Collected data
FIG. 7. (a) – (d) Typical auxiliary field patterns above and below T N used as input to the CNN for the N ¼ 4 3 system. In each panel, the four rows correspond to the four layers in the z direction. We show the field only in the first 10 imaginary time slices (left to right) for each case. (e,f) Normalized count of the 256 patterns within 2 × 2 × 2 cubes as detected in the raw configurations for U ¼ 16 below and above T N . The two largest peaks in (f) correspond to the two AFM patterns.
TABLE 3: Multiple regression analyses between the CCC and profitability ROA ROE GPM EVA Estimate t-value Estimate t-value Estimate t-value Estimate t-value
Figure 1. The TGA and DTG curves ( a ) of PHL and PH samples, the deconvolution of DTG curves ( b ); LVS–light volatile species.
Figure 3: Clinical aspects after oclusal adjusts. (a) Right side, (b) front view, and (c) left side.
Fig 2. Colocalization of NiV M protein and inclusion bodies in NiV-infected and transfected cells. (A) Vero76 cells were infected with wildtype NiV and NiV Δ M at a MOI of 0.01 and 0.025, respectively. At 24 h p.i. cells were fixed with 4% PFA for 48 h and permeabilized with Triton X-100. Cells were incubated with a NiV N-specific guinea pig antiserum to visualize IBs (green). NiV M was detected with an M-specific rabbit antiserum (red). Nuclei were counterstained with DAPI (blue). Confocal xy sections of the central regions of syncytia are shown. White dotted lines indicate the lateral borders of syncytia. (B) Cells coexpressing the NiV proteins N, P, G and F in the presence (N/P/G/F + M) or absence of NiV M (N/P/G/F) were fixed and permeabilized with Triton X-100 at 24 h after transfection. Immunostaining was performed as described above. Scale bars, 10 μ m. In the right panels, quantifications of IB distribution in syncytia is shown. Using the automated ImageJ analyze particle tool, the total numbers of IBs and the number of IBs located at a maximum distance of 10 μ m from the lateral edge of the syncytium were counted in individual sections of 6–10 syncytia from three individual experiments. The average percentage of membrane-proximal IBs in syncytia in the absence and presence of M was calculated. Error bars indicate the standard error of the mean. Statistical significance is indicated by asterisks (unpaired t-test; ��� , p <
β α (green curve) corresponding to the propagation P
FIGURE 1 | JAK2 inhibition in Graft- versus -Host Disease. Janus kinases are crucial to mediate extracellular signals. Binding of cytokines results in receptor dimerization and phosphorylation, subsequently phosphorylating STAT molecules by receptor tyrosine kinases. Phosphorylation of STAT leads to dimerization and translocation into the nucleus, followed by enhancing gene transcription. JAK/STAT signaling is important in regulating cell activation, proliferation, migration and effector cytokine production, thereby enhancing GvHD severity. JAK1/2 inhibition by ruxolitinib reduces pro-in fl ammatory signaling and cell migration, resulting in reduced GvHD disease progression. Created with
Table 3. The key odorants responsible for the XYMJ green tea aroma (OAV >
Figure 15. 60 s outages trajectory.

TASK DETAILS — In the data above, count the lines where the word "left" appears; reply with the number only.

PROBLEM SOLUTION — 2